Non ho voglia di spoilerare oltre ma non temo smentita nell’annunciarvi altre tracce e testi straordinariamente ammalianti.

Temporalità è un album che nasce maturo pur essendo il primo di Mimmo Pesare, perché traspone riflessioni di una mente raffinata, in solchi corrugati da bit sincopati eppure mai angoscianti, anzi, spesso intrisi di evocazioni ritmiche familiarmente tranquillizzanti, in una sorta di ossimorica inquietudine che rapisce e tiene desta la lettura critica dell’ascoltatore.

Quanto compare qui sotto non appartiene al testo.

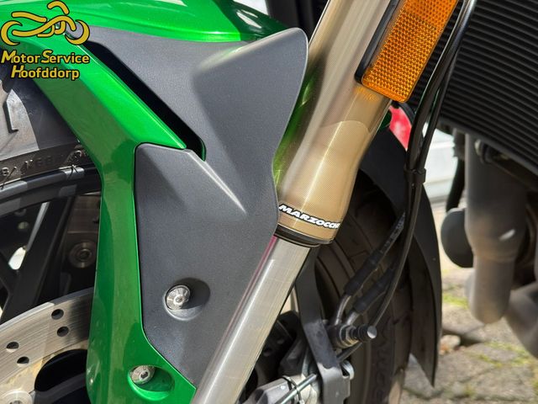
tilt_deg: -11.4
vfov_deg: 30.3
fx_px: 746
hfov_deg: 39.7
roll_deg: +2.5
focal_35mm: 48
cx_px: 269
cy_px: 202
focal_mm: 6.76
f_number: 1.78
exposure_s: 1/1403
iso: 100
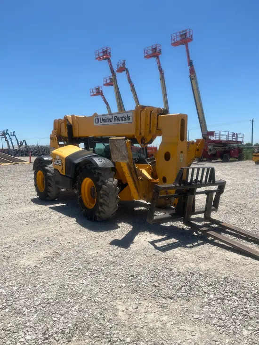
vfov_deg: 67.3
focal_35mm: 26
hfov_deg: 53.1
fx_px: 259
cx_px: 130
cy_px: 172
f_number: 1.6
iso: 50
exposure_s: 1/5319
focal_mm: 5.1
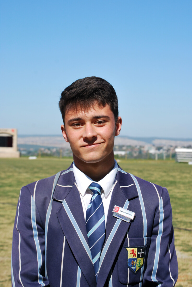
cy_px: 144
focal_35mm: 82
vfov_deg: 24.6
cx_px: 96
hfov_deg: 16.6
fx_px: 658
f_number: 10
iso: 110
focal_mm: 55
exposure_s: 1/250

E’ un album squisitamente meditativo e realmente affascinante che può intelligersi già dal secondo ascolto ma che matura lentamente e si struttura acquisendo corpo e spessore ad ogni ascolto successivo. Bello subito, intrigante nel tempo.

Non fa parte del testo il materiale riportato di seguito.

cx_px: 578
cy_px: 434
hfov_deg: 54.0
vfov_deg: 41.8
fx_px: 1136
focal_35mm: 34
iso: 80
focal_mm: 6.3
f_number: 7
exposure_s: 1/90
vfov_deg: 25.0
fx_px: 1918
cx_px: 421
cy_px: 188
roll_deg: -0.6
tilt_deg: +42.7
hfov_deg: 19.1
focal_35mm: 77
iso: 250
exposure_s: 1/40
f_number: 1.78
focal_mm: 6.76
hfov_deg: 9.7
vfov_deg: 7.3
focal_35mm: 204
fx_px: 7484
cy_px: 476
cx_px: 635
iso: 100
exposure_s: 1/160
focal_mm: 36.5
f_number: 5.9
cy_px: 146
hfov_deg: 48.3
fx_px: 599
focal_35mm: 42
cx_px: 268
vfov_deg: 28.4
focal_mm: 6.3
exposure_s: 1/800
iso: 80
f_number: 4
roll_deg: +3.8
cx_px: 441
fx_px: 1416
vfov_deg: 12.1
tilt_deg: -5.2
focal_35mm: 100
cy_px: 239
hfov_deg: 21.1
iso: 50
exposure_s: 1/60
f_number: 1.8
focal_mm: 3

Sul piano audiofilo, pur essendo “costruito in laboratorio” (leggi studi di registrazione sparsi), rivela una coerenza timbrica degna di nota e sconosciuta a molti lavori similmente strutturati. Non si possono attendere “mirabili scene acustiche” in larghezza e profondità tipiche di un sound captato dai microfoni, in simultanea presenza degli artisti in uno spazio allestito, ma la stratificazione dei piani sonori, ancorché costruita ad arte, non rivela grossi limiti di innaturalezza sebbene ampiamente connaturati al genere elettropop.

Temporalità è un “signor album” da possedere a tutti i costi. Una landa sicura nei momenti di riflessione intima accompagnati da gradite scoperte superalcoliche rigorosamente Scotch e tabacchi da fumo lento e consapevole.